[Opening Materials provided section]

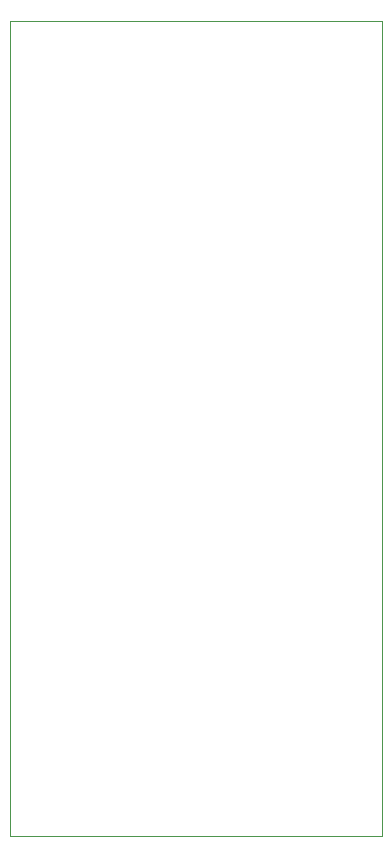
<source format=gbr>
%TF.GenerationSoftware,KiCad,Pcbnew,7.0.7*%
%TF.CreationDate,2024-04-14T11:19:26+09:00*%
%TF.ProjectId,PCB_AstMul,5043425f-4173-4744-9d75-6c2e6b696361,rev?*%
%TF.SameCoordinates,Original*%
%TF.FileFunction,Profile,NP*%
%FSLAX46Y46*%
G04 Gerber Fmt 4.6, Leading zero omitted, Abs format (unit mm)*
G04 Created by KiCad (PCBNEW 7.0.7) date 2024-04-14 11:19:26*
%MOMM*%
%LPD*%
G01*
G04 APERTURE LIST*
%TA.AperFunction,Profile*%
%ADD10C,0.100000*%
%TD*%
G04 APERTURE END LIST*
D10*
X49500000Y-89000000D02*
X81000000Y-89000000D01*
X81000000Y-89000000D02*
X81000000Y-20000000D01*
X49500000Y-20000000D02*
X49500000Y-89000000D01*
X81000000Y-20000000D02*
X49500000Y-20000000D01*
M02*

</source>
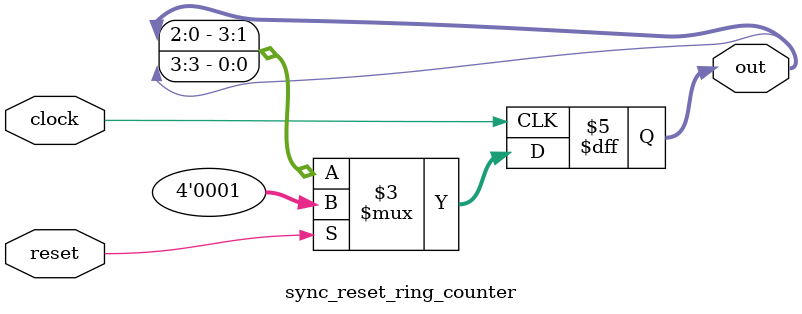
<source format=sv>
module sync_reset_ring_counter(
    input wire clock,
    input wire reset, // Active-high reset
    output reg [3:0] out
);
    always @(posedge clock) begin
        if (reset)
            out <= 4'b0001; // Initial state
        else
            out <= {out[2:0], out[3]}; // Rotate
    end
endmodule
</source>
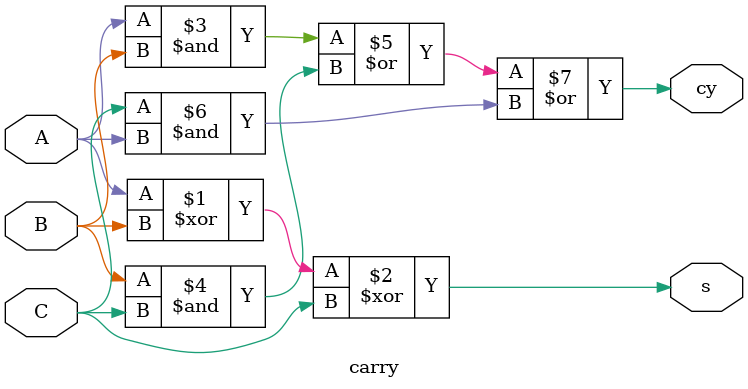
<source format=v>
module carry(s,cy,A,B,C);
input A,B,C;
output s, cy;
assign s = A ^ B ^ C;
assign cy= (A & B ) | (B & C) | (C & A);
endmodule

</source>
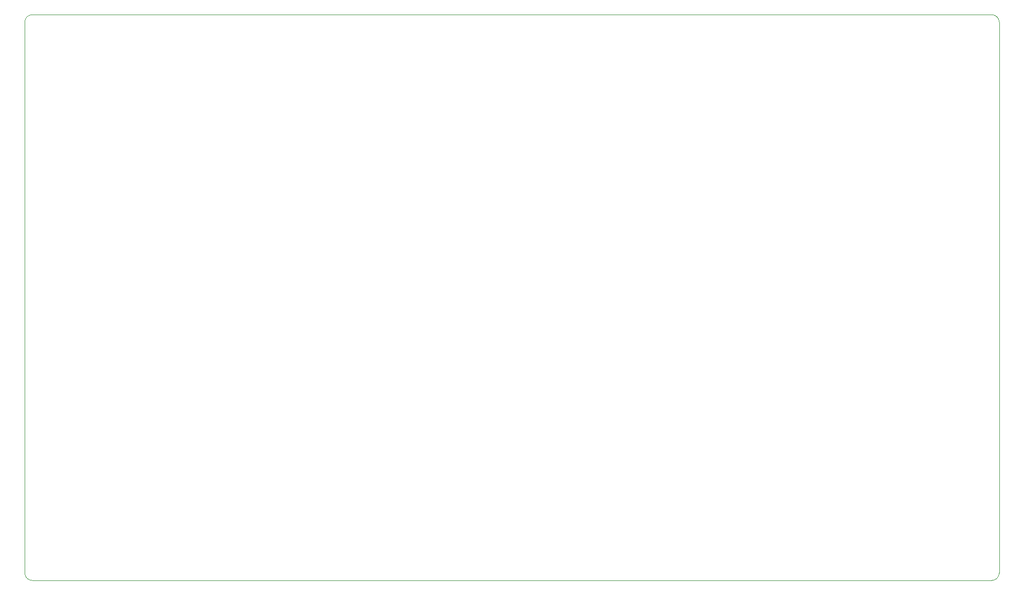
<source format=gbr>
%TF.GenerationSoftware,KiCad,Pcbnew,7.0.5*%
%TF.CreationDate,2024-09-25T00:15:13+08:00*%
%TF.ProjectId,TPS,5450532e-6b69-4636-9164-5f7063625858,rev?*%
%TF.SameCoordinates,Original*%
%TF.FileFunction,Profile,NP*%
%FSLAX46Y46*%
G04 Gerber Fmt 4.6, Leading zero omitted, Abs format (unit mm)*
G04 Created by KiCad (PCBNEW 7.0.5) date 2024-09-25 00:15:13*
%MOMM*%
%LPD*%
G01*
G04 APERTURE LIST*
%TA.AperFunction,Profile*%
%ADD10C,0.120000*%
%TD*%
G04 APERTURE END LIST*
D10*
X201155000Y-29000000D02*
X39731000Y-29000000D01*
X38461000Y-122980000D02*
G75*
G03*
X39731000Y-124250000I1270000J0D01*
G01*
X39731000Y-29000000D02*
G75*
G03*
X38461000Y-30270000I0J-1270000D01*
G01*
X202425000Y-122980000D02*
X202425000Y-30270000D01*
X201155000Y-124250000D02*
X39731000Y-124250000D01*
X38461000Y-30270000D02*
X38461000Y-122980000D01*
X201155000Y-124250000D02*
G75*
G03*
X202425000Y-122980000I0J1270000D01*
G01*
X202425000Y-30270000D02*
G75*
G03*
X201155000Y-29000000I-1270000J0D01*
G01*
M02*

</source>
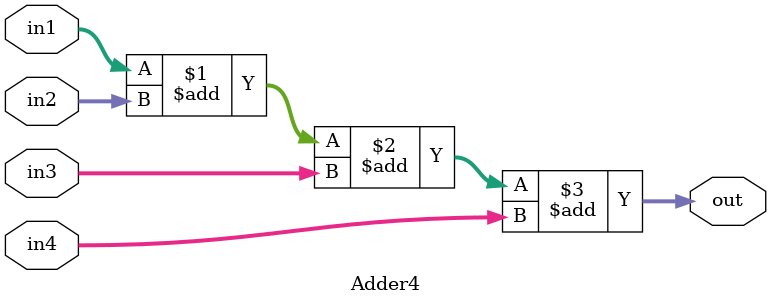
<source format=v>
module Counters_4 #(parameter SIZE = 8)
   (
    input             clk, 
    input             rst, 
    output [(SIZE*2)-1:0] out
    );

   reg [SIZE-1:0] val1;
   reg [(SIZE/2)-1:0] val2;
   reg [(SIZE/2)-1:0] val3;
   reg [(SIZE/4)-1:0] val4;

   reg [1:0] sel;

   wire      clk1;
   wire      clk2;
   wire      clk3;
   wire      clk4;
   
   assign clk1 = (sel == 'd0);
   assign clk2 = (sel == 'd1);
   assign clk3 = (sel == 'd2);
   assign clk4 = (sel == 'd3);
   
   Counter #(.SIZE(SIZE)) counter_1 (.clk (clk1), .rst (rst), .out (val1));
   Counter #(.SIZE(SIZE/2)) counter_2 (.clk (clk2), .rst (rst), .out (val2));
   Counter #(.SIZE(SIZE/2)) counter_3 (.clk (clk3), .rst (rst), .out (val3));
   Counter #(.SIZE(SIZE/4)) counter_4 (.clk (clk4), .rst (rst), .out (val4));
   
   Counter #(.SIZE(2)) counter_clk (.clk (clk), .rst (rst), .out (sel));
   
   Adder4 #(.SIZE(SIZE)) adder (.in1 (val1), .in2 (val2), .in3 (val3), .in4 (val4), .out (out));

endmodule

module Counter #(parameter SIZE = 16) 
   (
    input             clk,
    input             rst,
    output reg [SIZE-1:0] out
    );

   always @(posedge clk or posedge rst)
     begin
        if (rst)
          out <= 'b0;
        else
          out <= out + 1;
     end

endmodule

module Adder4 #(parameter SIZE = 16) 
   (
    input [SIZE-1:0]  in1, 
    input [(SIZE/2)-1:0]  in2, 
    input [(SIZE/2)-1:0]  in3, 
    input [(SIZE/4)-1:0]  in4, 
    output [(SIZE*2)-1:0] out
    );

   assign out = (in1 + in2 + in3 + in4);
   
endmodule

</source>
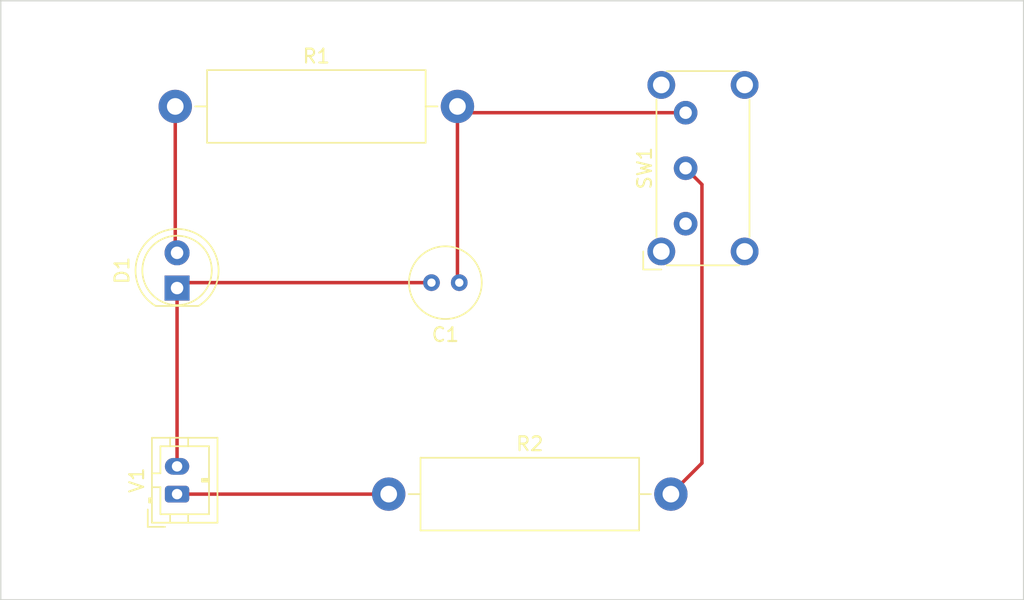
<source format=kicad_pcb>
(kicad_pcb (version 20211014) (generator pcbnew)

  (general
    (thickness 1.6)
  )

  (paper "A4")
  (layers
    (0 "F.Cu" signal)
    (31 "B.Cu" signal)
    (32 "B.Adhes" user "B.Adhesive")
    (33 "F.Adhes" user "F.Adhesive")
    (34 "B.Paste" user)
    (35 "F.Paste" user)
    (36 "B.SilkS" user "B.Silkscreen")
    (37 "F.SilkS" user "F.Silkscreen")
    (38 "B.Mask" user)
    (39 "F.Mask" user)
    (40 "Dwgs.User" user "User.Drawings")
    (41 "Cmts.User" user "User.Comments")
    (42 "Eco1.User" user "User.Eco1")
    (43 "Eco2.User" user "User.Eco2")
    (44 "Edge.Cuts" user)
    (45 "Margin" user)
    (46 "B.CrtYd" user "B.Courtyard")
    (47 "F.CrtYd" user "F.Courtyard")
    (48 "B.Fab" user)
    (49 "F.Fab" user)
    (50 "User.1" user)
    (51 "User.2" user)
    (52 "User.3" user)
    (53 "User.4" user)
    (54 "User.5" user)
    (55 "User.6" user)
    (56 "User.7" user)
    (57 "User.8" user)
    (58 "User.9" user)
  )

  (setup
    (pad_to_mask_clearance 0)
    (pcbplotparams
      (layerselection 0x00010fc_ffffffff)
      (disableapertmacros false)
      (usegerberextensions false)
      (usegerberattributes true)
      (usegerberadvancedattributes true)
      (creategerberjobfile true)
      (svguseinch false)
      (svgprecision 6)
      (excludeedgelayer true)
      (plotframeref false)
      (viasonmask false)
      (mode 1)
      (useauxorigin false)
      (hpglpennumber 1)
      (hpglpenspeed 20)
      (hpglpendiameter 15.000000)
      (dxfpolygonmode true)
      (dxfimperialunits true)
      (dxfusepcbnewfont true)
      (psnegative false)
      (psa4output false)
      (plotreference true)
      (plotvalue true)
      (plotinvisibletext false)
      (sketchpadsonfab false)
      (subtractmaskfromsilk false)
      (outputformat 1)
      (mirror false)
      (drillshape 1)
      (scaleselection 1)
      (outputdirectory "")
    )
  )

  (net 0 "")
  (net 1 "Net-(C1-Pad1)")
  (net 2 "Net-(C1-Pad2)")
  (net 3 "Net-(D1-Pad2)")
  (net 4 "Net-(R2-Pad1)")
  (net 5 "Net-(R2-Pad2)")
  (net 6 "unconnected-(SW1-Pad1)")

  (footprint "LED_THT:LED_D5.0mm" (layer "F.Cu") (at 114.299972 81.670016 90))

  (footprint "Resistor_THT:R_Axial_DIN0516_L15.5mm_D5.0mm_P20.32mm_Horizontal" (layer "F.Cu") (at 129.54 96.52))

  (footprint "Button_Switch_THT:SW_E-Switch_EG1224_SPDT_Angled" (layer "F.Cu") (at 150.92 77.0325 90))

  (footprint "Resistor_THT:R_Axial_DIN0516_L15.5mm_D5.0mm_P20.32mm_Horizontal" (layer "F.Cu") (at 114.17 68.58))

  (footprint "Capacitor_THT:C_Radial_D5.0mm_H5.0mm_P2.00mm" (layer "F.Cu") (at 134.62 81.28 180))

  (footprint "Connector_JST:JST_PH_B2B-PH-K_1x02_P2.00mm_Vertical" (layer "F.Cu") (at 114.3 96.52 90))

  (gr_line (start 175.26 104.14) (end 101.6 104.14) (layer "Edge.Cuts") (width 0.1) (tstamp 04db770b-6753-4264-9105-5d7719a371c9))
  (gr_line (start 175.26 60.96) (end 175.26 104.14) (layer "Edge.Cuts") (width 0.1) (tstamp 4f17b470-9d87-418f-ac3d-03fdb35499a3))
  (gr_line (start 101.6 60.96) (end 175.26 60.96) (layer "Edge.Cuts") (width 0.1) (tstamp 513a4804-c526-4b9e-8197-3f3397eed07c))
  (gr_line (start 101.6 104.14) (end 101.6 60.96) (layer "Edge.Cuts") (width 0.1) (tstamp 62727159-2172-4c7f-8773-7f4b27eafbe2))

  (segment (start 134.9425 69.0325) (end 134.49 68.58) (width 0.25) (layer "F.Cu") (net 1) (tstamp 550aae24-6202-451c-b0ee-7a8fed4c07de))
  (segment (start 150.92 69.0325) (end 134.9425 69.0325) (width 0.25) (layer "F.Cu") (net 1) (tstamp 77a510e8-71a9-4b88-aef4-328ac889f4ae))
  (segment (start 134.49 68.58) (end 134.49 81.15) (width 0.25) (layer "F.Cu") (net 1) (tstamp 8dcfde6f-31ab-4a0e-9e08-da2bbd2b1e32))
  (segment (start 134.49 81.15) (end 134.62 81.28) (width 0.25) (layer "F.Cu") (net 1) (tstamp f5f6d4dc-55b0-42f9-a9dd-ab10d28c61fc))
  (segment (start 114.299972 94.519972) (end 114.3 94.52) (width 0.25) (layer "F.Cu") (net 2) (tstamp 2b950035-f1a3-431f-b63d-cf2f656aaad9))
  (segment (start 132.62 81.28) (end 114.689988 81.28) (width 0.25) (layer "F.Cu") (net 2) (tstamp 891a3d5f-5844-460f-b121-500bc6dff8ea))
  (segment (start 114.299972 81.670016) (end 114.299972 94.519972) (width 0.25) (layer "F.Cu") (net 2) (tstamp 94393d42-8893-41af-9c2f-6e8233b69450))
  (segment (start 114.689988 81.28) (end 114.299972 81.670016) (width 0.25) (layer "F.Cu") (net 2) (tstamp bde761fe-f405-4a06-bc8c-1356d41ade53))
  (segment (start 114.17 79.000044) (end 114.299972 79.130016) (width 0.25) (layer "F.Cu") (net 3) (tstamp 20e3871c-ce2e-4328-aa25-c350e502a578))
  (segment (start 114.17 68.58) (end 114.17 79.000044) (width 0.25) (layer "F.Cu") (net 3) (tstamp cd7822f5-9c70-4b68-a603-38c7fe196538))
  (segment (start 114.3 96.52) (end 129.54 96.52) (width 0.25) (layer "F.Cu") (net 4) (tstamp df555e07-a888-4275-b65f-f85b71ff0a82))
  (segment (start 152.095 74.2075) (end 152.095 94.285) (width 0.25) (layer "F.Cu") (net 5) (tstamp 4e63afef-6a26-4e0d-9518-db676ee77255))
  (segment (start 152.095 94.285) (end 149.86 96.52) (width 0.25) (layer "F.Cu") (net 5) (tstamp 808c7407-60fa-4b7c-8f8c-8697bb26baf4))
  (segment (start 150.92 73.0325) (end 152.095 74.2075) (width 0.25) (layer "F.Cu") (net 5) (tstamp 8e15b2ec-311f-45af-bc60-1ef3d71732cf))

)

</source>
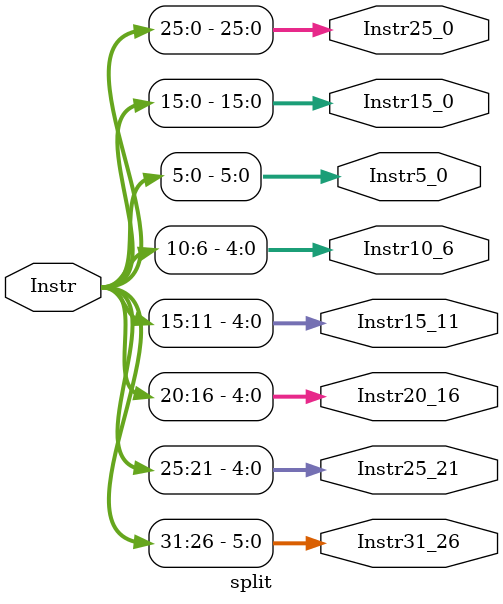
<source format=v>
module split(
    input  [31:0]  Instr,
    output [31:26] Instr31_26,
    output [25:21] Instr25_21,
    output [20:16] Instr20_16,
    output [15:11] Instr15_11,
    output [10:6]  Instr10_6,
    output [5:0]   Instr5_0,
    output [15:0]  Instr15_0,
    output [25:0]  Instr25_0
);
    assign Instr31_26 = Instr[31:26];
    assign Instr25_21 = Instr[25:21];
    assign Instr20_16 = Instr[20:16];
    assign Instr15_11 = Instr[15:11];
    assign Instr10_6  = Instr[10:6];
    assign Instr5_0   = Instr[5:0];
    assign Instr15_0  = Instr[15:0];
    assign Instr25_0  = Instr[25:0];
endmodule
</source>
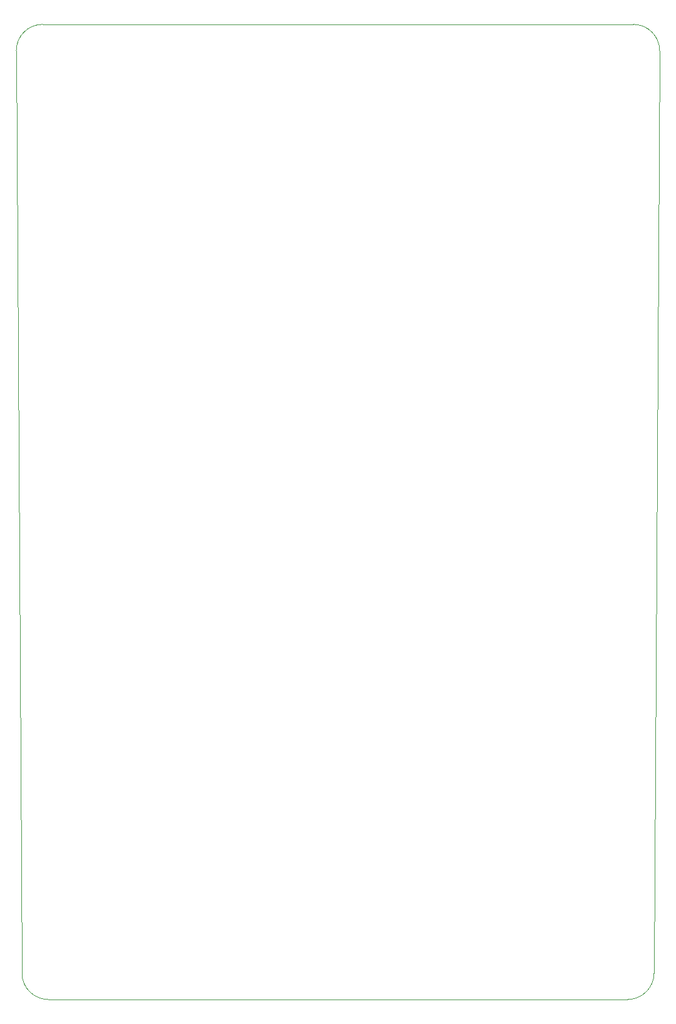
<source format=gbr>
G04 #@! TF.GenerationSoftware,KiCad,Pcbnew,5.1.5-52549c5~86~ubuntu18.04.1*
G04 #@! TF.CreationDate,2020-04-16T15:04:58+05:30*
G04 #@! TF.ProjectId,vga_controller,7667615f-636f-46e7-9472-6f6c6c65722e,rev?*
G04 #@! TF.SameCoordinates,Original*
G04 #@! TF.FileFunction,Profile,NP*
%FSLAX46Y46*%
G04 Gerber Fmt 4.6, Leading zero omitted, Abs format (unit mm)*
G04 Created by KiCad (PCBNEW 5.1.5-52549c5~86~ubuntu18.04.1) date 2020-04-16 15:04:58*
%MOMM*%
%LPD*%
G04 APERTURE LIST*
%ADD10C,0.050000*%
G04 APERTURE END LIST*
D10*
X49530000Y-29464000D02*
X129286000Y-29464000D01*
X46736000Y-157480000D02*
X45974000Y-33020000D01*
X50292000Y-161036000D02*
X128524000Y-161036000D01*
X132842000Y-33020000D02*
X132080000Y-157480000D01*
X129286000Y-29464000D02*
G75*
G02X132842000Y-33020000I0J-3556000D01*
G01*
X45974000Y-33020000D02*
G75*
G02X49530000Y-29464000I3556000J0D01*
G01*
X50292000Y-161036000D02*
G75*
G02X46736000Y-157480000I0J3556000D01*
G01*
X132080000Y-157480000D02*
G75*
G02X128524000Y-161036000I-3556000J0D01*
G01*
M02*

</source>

[Closing Materials provided section]

What to produce: Say how many lines in the entries contain the string "always". Nothing else belongs in the reply.

Answer box: 2